Ciel plombé, plage immense balayée par les vents, immeubles sordides, usines rouillées … nous sommes dans une petite côtière comme il y en a tant, coincée entre indistries mourantes, violences urbaines et solitudes modernes. Dans ce désert social où plus personne ne dialogue avec personne, un jour, un homme prend feu. Sans aucune explication. Un gars sans histoire qui se consume soudain sous les yeux des passants impuissants, choqués.

La justice par le feu

D’autres suivront, immolés par on ne sait quelle force destructrice. Innocents en apparence. Jeune journaliste en quête de scoop et de reconnaissance, Louise décide d’enquêter. Elle croise la route de Gabriel, psychiatre tragiquement frappé par la mort de son fils. Ils s’associent pour trouver le coupable, ce mystérieux Moloch qui a décidé de rendre la justice sociale par le feu. Parce que sa colère est impitoyable.

Voici le pitch de la série Moloch, écrite et réalisée par Arnaud Malherbe, tout juste diffusée sur ARTE. S’il peut sembler un chouia classique pour ne pas dire resucé, le scénario s’avère au visionnage particulièrement efficace, aussi bien en terme de suspens que de réflexion. Et d’atmosphère. Lourde, poisseuse, alimentée par des personnages complexes et malsains, l’intrigue nous emmène dans des territoires brûlants.
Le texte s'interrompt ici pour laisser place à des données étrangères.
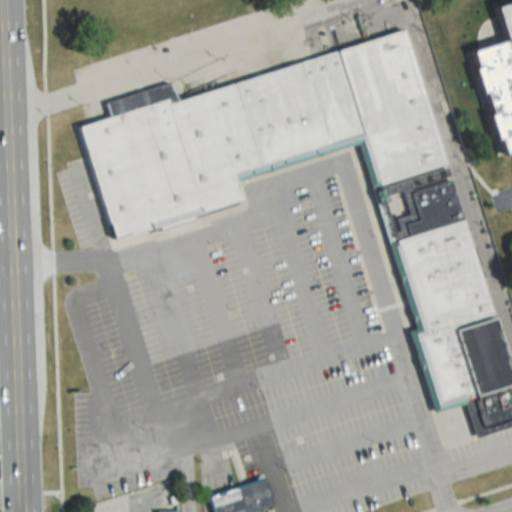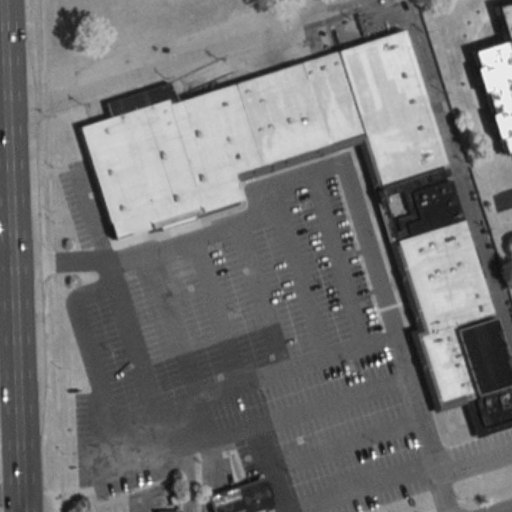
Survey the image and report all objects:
road: (379, 5)
building: (494, 78)
building: (315, 187)
road: (506, 197)
road: (5, 210)
road: (93, 218)
road: (194, 235)
road: (12, 256)
road: (339, 258)
road: (6, 265)
road: (300, 271)
road: (265, 295)
road: (220, 309)
road: (177, 323)
road: (398, 336)
road: (132, 338)
road: (89, 342)
road: (8, 353)
road: (256, 380)
road: (9, 404)
road: (248, 426)
road: (345, 442)
road: (262, 448)
road: (474, 458)
road: (358, 486)
road: (11, 496)
road: (468, 497)
building: (236, 498)
road: (122, 505)
building: (162, 510)
building: (173, 511)
road: (509, 511)
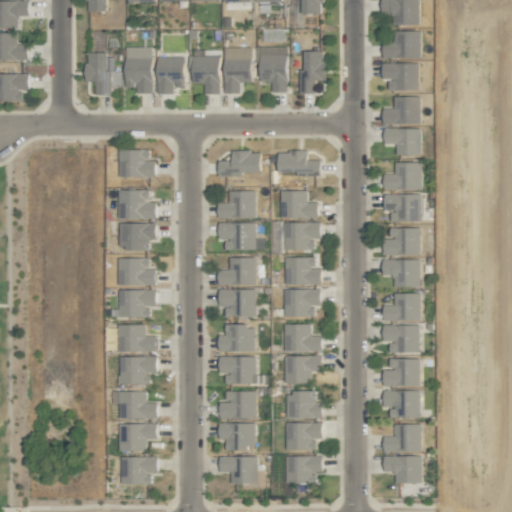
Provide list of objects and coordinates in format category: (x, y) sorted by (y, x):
building: (141, 0)
building: (235, 0)
building: (258, 0)
building: (96, 4)
building: (310, 6)
building: (401, 10)
building: (403, 44)
building: (12, 46)
building: (139, 53)
building: (272, 66)
building: (311, 68)
building: (101, 71)
building: (205, 71)
building: (236, 71)
building: (169, 73)
building: (401, 74)
road: (350, 97)
building: (403, 109)
road: (174, 124)
building: (404, 139)
building: (135, 162)
building: (297, 162)
building: (240, 163)
building: (404, 175)
building: (291, 196)
building: (135, 203)
building: (238, 204)
building: (404, 206)
building: (136, 234)
building: (237, 234)
building: (300, 234)
building: (403, 240)
building: (301, 270)
building: (403, 270)
building: (136, 271)
building: (238, 271)
building: (238, 300)
building: (136, 301)
building: (301, 301)
building: (404, 306)
road: (187, 318)
building: (402, 336)
building: (136, 337)
building: (237, 337)
building: (300, 337)
building: (300, 367)
building: (137, 368)
building: (238, 368)
building: (403, 372)
building: (402, 402)
building: (136, 404)
building: (238, 404)
building: (302, 404)
building: (135, 434)
building: (237, 434)
building: (302, 434)
building: (404, 437)
building: (302, 467)
building: (403, 467)
building: (137, 469)
building: (243, 469)
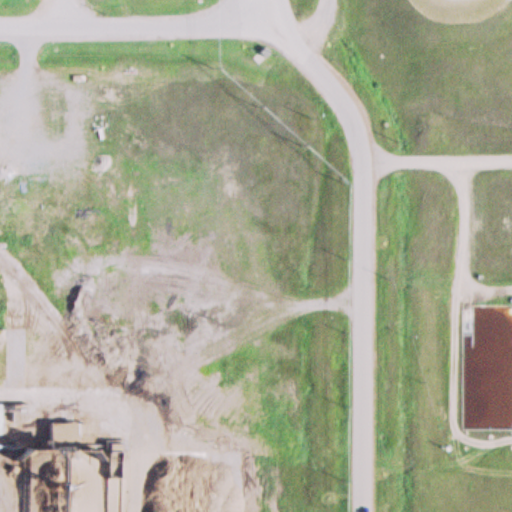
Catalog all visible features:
road: (261, 12)
road: (272, 12)
building: (66, 89)
road: (354, 116)
building: (64, 120)
building: (1, 356)
building: (55, 435)
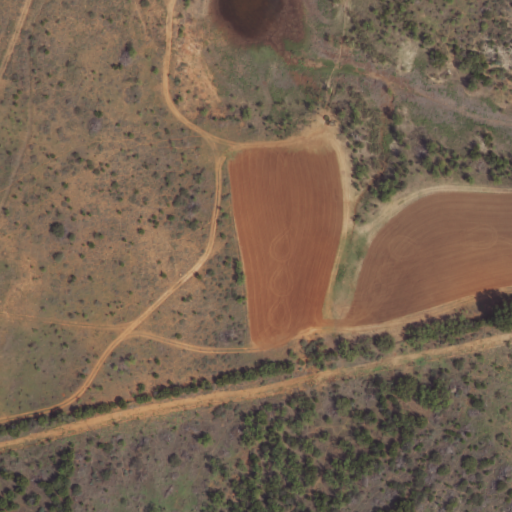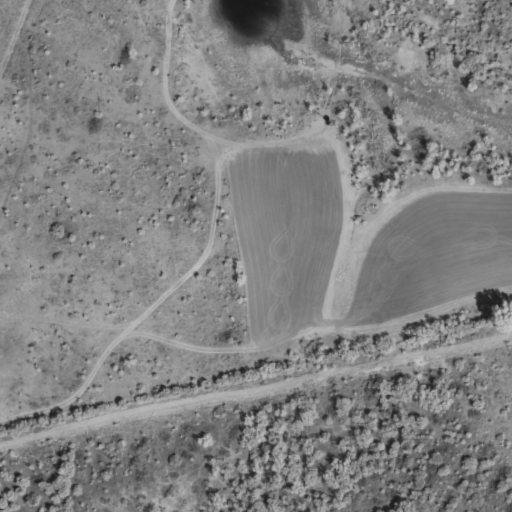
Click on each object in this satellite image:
road: (11, 23)
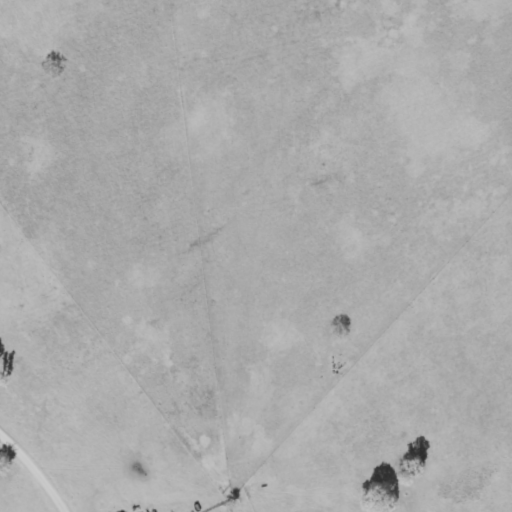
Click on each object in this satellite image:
road: (10, 501)
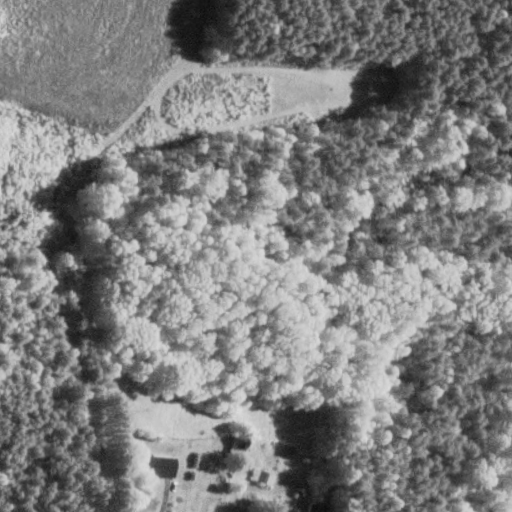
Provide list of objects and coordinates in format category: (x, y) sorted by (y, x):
building: (162, 465)
road: (166, 497)
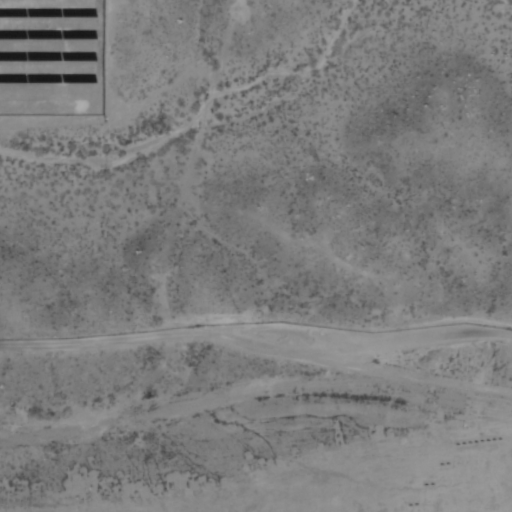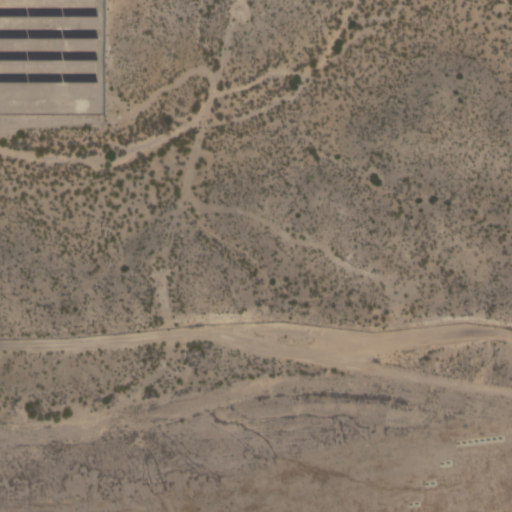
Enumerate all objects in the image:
solar farm: (49, 58)
road: (255, 345)
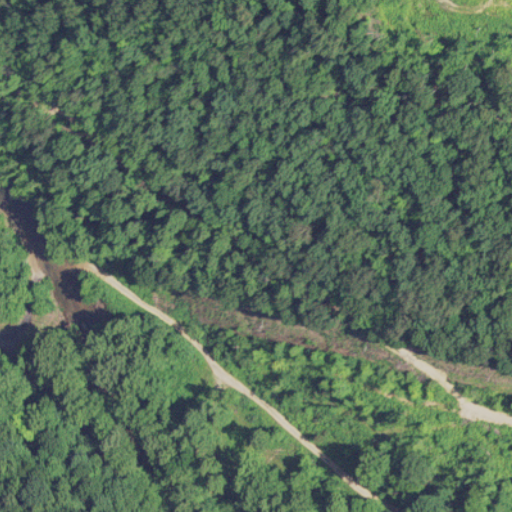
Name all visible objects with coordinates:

A lire également : Maroni, les fantômes du fleuve : renouveler haut la main le polar à la française ?

Rééquilibrer la balance

Injustice sociale, brutalité des rapports humains, isolement généralisé, compétition exacerbée, pas un des protagonistes n’est équilibré, bien dans sa peau. Tous portent une rage sourde qui couve comme un incendie, alimenté par les frustrations, les hypocrisies du quotidien, le questionnement d’un monde horriblement dur et inique. Tous pourraient être Moloch. Mais lequel a suffisamment de puissance et de haine pour passer à l’acte ?

Formidablement porté par ses interprètes, Olivier Gourmet en tête qui s’impose une fois de plus comme un acteur hors pair, Moloch fait étrangement écho à notre actualité. Plus qu’un polar fantastique, c’est une fable sociale qu’on nos raconte ici, sur la question de la justice sommaire, comme seul moyen de défense face à la dureté des puissants. Qui est véritablement coupable ? Les générations futures réussiront-elles à rééquilibrer la balance et à quel prix ?

A lire également :  Les Rivières pourpres : du film à la série, Niemans dans les ténèbres

Clairement, Moloch ne vous fera pas sourire, loin de là. Les six épisodes de cette mini-série risquent même de vous perturber profondément. C’est le but, qui tranche avec les programmations héroïco-guimauves affectionnées par nombre de plateformes VoD en vogue … Vous êtes prévenus.